Here's the  F.Leger sculpture with interesting mid-afternoon shadow.  Mostly, though, the sculpture is contemporary and installed with the hope that children will enjoy the artistic experience.

 






Here's a Tom Otterness, which was covered with kids climbing on it when we left.  And here's a unexpected Jim Dine
I don't know if the pix are good enough to convey the pleasure of seeing youngsters climbing up and down the sleek lines of the Mark di Suvero sculpture, but their activity is about as far removed from typical museum experiences as is possible.  Note the native grasses surrounding the di Suvero.  The landscape of the two-block park was designed to evoke the river beds and mineral deposits of St. Louis geology.  Very Cool.




Those white spheres in the foreground (the background being THE St. Louis symbol) are lit at night, and in summer they turn into small fountains.  Also Very Cool.



City Garden features several shallow pools, and as you can see above, they're in frequent use.  This one has perhaps a dozen large stepping stones which must be a magnet for 8-year old boys who can't resist the challenge.

I'm running on about this both because it's really beautiful but more because it's a visible sign that St. Louis is finally, after way too many decades, finding itself.  My husband and I lived in St. Louis for 16 years, where both of our children were born.  It was always a very easy place to live, particularly if one lived in a classsy suburb just outside the city limits.  But by the mid-1970's, when we left, St. Louis was pretty much a shell of its former grandeur, and there wasn't much hope for it beyond the inevitable posturing by Chamber of Commerce types.  Maybe we gave up too soon, though, for now, 32 years later, St. Louis is full-steam ahead.

● STUDY MATERIAL:
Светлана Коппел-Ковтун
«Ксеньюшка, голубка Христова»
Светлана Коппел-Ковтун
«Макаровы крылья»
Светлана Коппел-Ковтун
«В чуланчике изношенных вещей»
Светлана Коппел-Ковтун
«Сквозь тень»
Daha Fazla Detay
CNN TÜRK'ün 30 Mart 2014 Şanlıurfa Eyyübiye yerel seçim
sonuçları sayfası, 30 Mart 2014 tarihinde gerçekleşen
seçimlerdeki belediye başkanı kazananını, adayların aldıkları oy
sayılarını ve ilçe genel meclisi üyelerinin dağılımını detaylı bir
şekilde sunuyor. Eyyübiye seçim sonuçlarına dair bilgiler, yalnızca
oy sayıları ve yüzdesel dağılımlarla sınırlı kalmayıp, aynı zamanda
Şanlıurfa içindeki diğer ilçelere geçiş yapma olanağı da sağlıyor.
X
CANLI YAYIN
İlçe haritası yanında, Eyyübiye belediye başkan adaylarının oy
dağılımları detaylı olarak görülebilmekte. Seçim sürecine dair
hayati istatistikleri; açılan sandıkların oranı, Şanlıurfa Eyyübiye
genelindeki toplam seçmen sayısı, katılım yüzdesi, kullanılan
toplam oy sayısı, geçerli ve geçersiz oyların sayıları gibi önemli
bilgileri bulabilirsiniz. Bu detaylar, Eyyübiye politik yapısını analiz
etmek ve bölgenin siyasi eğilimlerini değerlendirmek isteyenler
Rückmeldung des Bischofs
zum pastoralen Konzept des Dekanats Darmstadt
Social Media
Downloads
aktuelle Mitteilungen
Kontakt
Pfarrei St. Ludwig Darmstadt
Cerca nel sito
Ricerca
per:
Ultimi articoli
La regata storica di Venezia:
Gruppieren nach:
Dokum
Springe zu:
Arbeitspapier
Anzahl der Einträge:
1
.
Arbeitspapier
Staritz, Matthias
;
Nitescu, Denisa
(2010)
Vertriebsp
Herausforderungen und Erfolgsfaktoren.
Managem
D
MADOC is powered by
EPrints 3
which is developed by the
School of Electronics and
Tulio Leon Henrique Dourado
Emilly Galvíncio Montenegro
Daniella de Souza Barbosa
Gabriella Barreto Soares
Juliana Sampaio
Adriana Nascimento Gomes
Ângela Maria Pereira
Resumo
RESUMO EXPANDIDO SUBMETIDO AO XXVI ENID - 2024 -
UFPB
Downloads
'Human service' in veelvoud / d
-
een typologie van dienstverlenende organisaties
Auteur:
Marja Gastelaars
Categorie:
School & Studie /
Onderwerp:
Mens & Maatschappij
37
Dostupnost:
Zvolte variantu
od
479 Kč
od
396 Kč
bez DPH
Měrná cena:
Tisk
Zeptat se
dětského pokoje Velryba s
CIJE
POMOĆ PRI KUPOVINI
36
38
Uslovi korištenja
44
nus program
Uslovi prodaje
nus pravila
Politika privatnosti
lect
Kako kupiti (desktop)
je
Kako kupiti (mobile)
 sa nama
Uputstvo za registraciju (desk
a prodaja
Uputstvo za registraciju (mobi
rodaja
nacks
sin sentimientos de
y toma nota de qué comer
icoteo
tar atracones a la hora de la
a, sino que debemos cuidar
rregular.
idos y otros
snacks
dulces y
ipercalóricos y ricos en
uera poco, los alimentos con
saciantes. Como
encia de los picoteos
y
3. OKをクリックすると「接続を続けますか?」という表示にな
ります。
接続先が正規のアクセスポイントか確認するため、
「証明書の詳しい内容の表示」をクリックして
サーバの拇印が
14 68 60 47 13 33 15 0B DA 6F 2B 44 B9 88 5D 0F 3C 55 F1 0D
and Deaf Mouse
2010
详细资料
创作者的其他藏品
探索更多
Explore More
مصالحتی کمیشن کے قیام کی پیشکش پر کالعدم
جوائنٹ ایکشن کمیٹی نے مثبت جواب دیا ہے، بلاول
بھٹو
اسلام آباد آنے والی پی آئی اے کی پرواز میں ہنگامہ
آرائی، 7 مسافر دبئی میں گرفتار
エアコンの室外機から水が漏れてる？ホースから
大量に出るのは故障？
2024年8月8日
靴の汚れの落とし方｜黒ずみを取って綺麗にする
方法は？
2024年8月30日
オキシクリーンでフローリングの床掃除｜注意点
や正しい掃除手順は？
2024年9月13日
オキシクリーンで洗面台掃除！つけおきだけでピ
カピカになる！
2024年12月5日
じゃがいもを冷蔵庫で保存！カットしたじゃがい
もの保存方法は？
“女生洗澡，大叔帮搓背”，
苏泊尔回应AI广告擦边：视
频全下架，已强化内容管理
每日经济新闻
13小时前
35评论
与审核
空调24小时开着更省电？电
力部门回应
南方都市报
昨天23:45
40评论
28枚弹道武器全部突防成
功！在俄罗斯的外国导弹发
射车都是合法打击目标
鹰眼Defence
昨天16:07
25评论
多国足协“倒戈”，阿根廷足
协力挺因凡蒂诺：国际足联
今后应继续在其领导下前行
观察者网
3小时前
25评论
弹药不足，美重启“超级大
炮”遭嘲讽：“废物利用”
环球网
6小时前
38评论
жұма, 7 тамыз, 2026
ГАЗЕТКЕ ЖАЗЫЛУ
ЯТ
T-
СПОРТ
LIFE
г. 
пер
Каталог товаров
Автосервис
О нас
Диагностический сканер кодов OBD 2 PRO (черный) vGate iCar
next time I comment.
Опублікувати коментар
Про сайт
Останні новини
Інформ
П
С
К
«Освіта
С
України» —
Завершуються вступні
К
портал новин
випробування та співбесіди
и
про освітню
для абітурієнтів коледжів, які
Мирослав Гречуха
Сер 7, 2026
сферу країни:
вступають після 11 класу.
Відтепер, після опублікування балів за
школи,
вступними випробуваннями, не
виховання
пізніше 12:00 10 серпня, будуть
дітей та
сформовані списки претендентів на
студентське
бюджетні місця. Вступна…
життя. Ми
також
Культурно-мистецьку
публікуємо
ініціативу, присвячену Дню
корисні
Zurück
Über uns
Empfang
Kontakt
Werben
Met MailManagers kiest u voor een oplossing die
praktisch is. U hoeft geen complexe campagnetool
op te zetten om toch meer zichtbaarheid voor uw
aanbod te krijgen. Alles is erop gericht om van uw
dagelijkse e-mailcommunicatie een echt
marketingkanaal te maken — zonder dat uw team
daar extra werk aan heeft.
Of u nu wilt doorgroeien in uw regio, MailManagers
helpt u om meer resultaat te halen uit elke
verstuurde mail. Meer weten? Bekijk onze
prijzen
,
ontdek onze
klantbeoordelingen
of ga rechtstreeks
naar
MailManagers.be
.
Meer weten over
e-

● TASK ITEM A:
Reproduce the portion of the City Garden passage starting at "I'm running on" and ending at "is full-steam ahead.".
● TASK ITEM B:
Summarize the City Garden passage in two sentences.

● ANSWER A:
I'm running on about this both because it's really beautiful but more because it's a visible sign that St. Louis is finally, after way too many decades, finding itself.  My husband and I lived in St. Louis for 16 years, where both of our children were born.  It was always a very easy place to live, particularly if one lived in a classsy suburb just outside the city limits.  But by the mid-1970's, when we left, St. Louis was pretty much a shell of its former grandeur, and there wasn't much hope for it beyond the inevitable posturing by Chamber of Commerce types.  Maybe we gave up too soon, though, for now, 32 years later, St. Louis is full-steam ahead.

● ANSWER B:
City Garden, a two-block park in St. Louis, features contemporary sculptures by artists including F. Leger, Tom Otterness, Jim Dine, and Mark di Suvero that children climb on. It also has native grasses, white spheres that are lit at night and become fountains in summer, and shallow pools with stepping stones, and the writer sees the park as a sign that St. Louis, a shell of its former grandeur by the mid-1970s, is now full-steam ahead.